Si fa, altresì, presente che, nella fattispecie rappresentata dall'istante non può trovare applicazione il disposto del par. 2 dell'art. 15 della Convenzione in esame, secondo cui “le remunerazioni che un residente di uno Stato contraente riceve in corrispettivo di un'attività dipendente svolta nell'altro Stato contraente sono imponibili soltanto nel detto primo Stato se:
a) il beneficiario soggiorna nell'altro Stato per un periodo o periodi che non oltrepassano in totale 183 giorni nel corso dell'anno solare considerato; e
b) le remunerazioni sono pagate da, o per conto di, un datore di lavoro che non è residente dell'altro Stato; e
c) l'onere delle remunerazioni non è sostenuto da una stabile organizzazione o da una base fissa che il datore di lavoro ha nell'altro Stato”.

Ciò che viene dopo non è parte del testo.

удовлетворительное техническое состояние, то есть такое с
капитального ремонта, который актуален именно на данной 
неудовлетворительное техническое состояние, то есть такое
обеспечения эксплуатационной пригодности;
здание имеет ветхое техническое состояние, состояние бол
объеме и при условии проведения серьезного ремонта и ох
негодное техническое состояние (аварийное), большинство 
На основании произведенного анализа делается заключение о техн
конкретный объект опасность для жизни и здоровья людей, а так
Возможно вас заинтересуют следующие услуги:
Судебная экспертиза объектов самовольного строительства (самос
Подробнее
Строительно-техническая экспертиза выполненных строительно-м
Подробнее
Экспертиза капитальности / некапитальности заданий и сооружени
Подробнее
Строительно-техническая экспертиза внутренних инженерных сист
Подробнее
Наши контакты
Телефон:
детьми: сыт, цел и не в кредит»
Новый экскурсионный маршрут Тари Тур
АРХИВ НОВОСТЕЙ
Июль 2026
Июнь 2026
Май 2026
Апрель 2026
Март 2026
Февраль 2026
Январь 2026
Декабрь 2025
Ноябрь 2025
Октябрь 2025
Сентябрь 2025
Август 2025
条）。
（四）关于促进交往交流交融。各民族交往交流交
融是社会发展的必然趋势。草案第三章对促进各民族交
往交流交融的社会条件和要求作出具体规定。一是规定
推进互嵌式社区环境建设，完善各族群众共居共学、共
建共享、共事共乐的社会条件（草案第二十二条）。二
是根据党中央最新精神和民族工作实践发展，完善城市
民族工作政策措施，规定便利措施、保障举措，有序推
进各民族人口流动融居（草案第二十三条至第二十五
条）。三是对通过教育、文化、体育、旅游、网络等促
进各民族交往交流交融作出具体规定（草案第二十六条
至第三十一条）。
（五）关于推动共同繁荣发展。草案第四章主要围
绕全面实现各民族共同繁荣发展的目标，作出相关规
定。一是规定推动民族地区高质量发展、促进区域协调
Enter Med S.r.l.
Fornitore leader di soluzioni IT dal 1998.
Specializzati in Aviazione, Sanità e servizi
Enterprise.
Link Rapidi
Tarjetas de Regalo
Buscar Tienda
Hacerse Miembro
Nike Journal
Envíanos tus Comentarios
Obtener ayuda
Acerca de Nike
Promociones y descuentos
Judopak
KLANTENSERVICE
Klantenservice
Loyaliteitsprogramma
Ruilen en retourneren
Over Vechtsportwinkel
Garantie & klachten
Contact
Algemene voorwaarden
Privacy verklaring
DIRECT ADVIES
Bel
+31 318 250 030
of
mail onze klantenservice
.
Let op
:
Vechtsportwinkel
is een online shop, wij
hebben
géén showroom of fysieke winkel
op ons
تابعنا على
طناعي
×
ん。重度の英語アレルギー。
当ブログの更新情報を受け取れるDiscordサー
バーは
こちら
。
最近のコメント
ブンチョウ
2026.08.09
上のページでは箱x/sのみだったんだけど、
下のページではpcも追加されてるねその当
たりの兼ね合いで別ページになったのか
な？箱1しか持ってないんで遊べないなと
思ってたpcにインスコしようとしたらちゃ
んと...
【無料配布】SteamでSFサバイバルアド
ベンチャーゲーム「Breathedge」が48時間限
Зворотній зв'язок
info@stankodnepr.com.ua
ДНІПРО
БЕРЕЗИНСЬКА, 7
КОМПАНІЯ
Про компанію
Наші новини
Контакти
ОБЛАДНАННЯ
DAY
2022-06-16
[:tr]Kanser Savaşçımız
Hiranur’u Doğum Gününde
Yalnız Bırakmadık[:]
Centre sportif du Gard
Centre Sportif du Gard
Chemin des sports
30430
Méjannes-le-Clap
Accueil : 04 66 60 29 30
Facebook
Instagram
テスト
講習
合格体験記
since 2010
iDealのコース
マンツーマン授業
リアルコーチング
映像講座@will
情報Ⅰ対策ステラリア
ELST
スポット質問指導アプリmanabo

Considerato che l'istante ha soggiornato in Italia nell'anno di riferimento per un periodo superiore ai 183 giorni, non si ritiene soddisfatta la condizione di cui alla citata lett. a) e, conseguentemente, le remunerazioni de quibus risultano imponibili in entrambi gli Stati. La conseguente doppia imposizione sarà risolta, ai sensi dell'art. 23, par. 3, della Convenzione, attraverso il riconoscimento di un credito d'imposta da parte della Cina, Stato di residenza del contribuente.